To do -
- a) In the piece about the Stones' bear-viewing business, what share of the spots on their trips does Scott estimate Instagram helps sell?
- b) Continue the piece about the Stones' bear-viewing business from its last sentence.

Extract to read -
▼

Some commenters apologized to the Stones, while others acted like they’d been wronged.

Scott estimates that Instagram helps sell between 97 and 99 percent of the spots on their bear-viewing trips. If Meta, which owns Instagram, had shut down their account for being reported so many times, their business would have absolutely suffered.

“It would have been catastrophic,” says Scott, who was grateful he and Jackie were in service and available to field the comments. “They were reporting our page, so if our page got shut down, we wouldn’t have gotten it back. Meta is worthless. It’s robots and bots, and you would not have been able to talk to a human.”

Scott is speaking from experience. Last year his personal Facebook page was hacked, and his old business page lost 15,000 followers. He tried everything to recover it, even going so far as to write the attorney general of California and place a formal appeal to Meta. The Stones never recovered his account, and had to start their Facebook-based business promotion over from scratch.

“I think the biggest thing to learn is how fast something negative could negatively impact you and your business. We learned a lot about how many great conservationists did have our back. But also, the power of the negative word is scary,” says Scott. “In the blink of an eye, you could literally ruin someone’s life. By the time the damage with social media is done, nobody cares about correcting it. That’s the thing you find out. You look at a lot of people in the media who get their careers destroyed and there’s no rebuilding it. People hang onto negative things. We saw in a short amount of time, even with what our following is, how fast that could’ve went away.”

▲

Record extracts -
▼

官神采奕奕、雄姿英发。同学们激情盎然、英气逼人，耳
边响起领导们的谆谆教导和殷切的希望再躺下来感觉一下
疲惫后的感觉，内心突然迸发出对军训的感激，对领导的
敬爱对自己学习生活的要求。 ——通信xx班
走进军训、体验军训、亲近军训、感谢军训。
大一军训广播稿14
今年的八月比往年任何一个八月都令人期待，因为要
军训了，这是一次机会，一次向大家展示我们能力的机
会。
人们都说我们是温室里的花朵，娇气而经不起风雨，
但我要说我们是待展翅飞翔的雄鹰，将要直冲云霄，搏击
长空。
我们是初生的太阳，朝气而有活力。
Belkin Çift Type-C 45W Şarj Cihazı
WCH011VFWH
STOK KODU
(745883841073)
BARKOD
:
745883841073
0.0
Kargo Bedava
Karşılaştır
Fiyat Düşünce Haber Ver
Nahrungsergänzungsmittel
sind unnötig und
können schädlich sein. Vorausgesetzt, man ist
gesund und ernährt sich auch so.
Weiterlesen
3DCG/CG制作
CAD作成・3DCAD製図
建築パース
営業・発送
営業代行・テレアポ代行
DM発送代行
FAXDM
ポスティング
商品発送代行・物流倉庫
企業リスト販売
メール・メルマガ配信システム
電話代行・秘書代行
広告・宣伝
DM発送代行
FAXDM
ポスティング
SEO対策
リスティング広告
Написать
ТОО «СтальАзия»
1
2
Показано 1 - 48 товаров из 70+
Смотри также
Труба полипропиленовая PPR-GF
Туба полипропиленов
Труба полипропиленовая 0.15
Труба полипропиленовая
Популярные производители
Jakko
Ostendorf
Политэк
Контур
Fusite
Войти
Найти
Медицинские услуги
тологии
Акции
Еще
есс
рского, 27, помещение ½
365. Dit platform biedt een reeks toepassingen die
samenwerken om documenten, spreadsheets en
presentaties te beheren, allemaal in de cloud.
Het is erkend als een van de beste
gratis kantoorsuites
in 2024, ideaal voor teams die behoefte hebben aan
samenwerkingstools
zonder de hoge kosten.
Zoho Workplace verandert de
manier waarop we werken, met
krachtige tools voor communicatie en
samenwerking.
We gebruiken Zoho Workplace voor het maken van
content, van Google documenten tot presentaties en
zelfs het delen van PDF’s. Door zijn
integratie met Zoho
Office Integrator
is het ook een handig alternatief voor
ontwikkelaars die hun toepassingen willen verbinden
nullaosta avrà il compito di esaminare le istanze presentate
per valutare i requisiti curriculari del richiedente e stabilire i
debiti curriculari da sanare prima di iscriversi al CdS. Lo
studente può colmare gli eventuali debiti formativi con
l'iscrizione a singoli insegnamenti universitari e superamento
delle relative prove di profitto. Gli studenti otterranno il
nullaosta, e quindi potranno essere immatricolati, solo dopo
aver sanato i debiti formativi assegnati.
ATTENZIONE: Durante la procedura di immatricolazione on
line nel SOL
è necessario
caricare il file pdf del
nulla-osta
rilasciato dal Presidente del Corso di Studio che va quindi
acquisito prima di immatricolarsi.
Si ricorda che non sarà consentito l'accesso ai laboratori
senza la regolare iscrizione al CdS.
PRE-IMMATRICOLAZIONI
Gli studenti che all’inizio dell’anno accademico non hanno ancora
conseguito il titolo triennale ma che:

▲

Answers per task -
- a) Between 97 and 99 percent.

- b)
Other innocent bystanders have endured collateral damage. Another Sam Jones, a creative director at Comedy Central and Paramount according to her Facebook page, was also set upon by online haters. While both women share the same common name and live in America, the resemblance stops there. A bare minimum fact check — checking her profile photo, for instance, or looking at her Facebook wall — would have informed any angry commenter.

“The amount of hate I’m STILL receiving from hundreds of people who, with a little research, would realize I’m not the ‘influencer’ who stole a baby animal, is astounding,” writes Jones in a comment on her original post explaining she is, in fact, a different Sam Jones. “This attack mentality is disgusting. People are telling me to kill myself, they’re calling my company, they’re commenting on my work—this is so dangerous—the woman who did this is 20 years old. They found all her social handles, yet still, I’m being bum rushed. The hate online is idicocrocy [sic].

“Hundreds of strangers flooded my social media—telling me (and my family) to kill ourselves, leaving fake one-star reviews on my business, and raging at a person who is absolutely, unequivocally NOT ME,” Jones wrote in another post on March 12. “And here’s the best part: Even when I hand them the correct person’s profile on a silver platter—like, ‘Hey, dum-dum, you’re looking for her’—they don’t apologize. They just… move on.”

Understanding Anti-Hunting Abroad

While the U.S. has always had its fair share of anti-hunters, the international anti-hunting community reaches a different level in places like England, France, and other Western countries. And nowhere is it more entrenched than Australia, as I learned last year when I visited the state of Victoria for duck season.

I witnessed how far Australian anti-hunters will go to deter hunters from shooting and eating a duck. That included — among other tactics — following and filming children, verbally harassing their parents and elderly hunters, paddling around decoy spreads, and constantly flaring birds that were trying to find refuge.

While many of the Aussie duck hunters I spoke with expressed complex, nuanced opinions about the importance of duck hunting for conservation and culture, they also shared insights into the ways they thought the hunting community could improve. (They cared a lot about public relations, fostering new hunters, and sharing wild game with non-hunters.) Duck hunters like Ramsey Russell and my hunting buddy there, Glenn Falla, have consistently tried to engage in meaningful discussions with anti-hunters in Australia, and been stonewalled. I tried interviewing several myself, with responses that ranged from silence to sarcasm.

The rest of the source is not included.